▶ [TASK DETAILS]: Among the entries below, take the line with "H&E-stained whole-slide image" and the line with "Laterality: left. TNM: T3", and output them and every line between them exactly, with nothing else.

START ENTRIES SHOWN

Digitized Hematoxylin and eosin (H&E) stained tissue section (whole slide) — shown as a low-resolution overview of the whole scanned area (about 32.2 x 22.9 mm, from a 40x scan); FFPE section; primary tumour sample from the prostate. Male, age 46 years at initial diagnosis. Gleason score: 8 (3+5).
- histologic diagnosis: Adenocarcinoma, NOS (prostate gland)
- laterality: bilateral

END ENTRIES SHOWN
START ENTRIES SHOWN

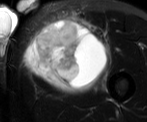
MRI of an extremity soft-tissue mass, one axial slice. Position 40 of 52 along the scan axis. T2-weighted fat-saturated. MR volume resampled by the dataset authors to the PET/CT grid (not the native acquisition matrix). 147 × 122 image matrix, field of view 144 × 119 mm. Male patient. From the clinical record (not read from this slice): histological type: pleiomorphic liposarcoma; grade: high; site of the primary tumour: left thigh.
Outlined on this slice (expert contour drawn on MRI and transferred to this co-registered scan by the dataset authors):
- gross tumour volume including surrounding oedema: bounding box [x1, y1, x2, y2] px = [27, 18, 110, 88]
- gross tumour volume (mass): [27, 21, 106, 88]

END ENTRIES SHOWN
START ENTRIES SHOWN

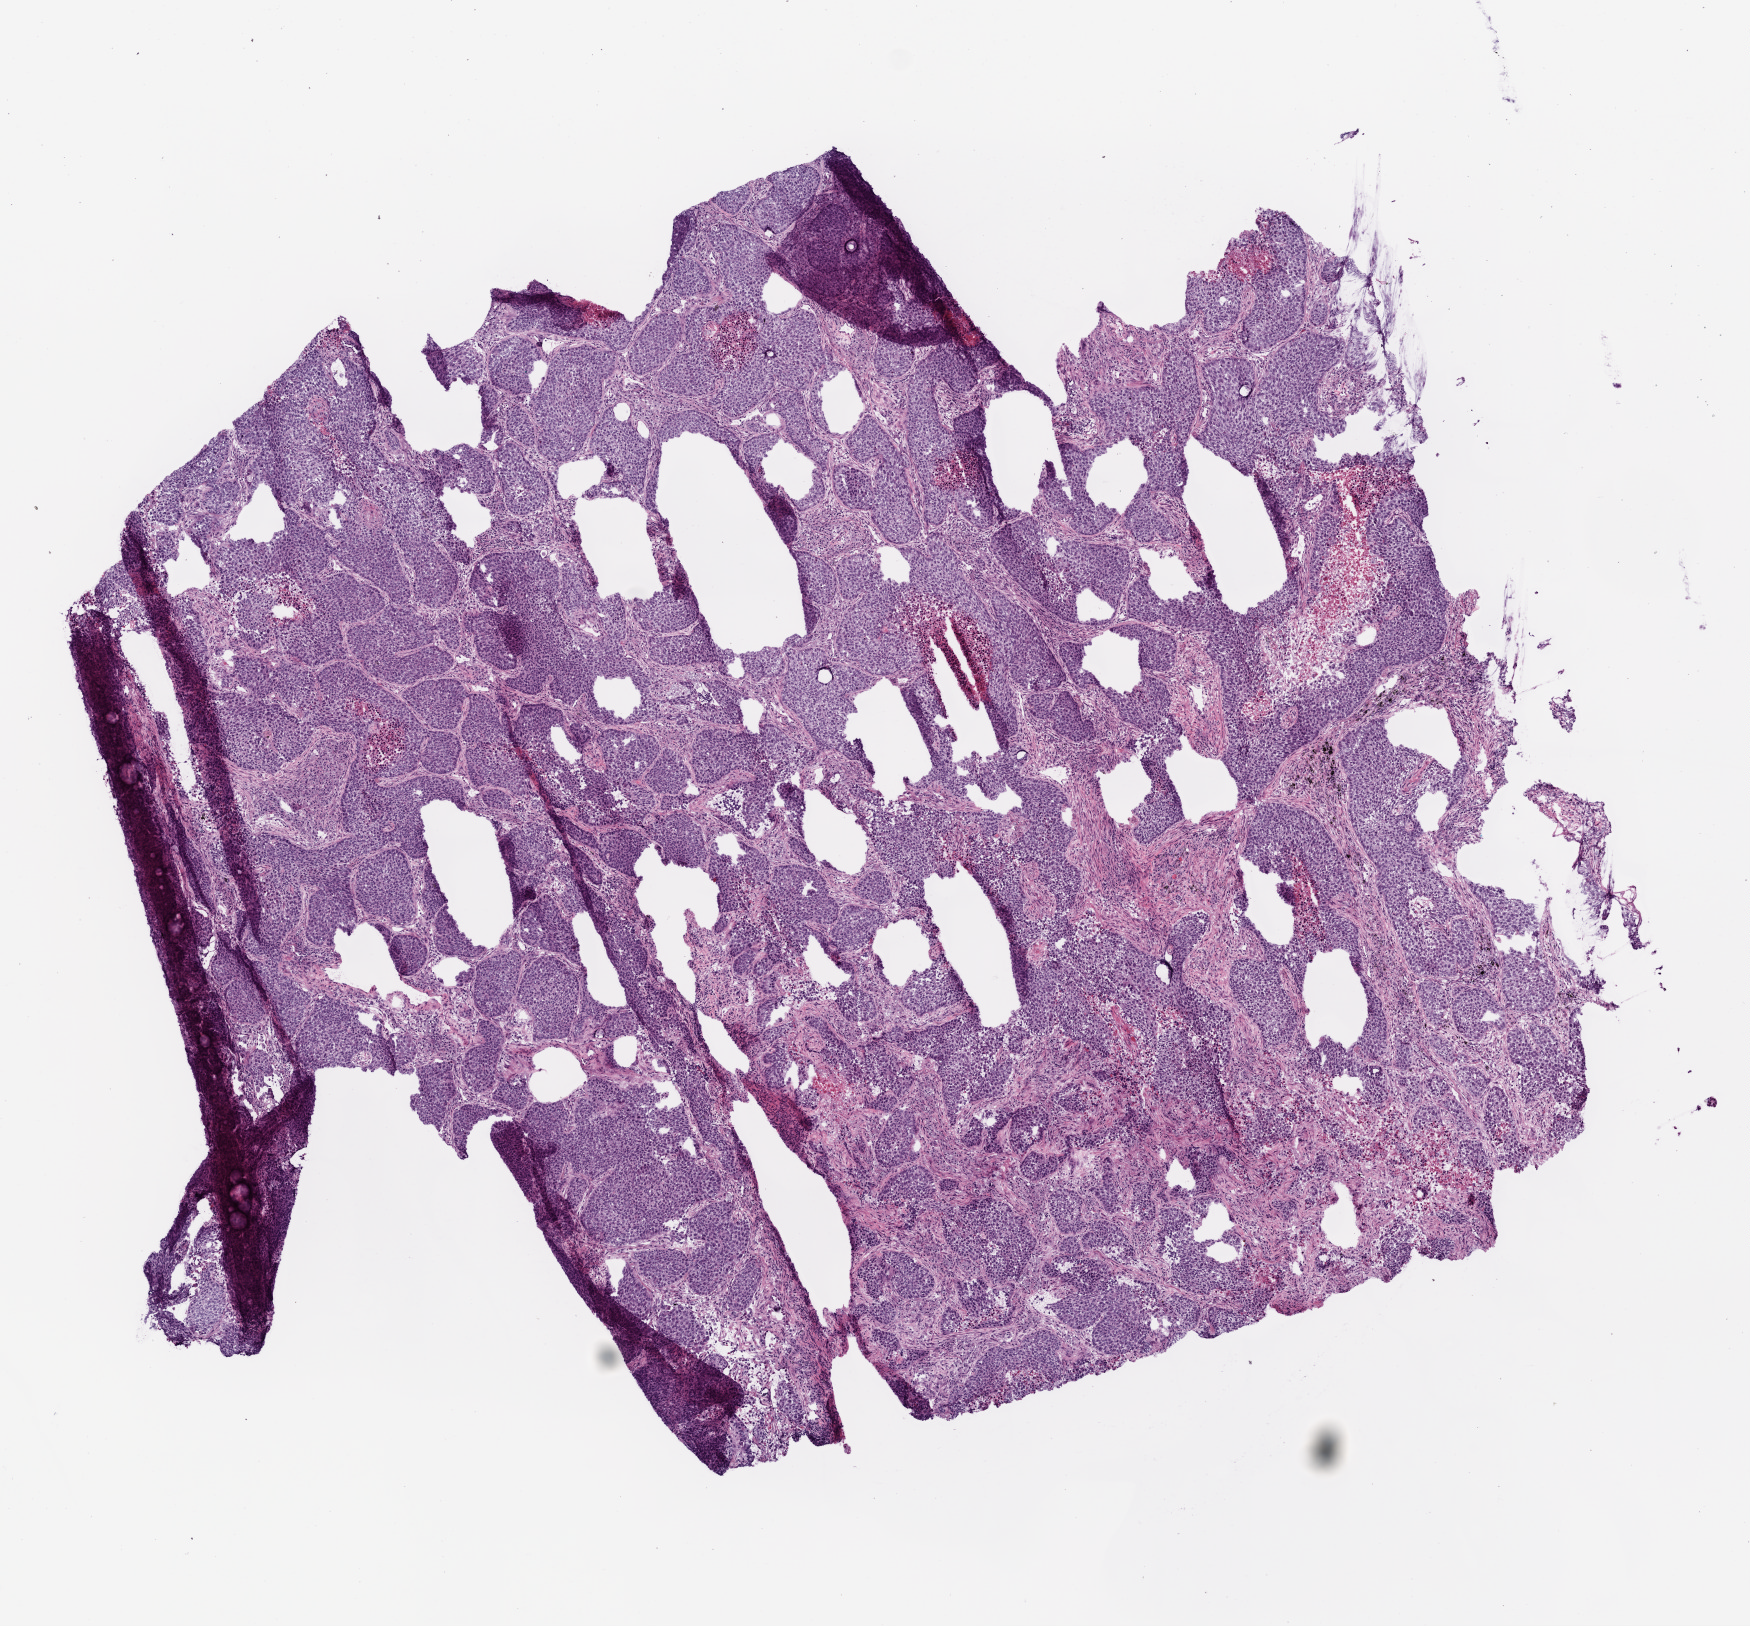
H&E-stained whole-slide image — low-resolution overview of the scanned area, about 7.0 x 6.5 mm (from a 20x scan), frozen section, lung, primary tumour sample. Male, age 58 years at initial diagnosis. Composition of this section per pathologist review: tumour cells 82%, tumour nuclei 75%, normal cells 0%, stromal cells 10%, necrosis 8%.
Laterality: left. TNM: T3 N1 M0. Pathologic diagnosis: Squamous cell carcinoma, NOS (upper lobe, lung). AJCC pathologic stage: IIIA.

END ENTRIES SHOWN

▶ [ANSWER BELOW]:
H&E-stained whole-slide image — low-resolution overview of the scanned area, about 7.0 x 6.5 mm (from a 20x scan), frozen section, lung, primary tumour sample. Male, age 58 years at initial diagnosis. Composition of this section per pathologist review: tumour cells 82%, tumour nuclei 75%, normal cells 0%, stromal cells 10%, necrosis 8%.
Laterality: left. TNM: T3 N1 M0. Pathologic diagnosis: Squamous cell carcinoma, NOS (upper lobe, lung). AJCC pathologic stage: IIIA.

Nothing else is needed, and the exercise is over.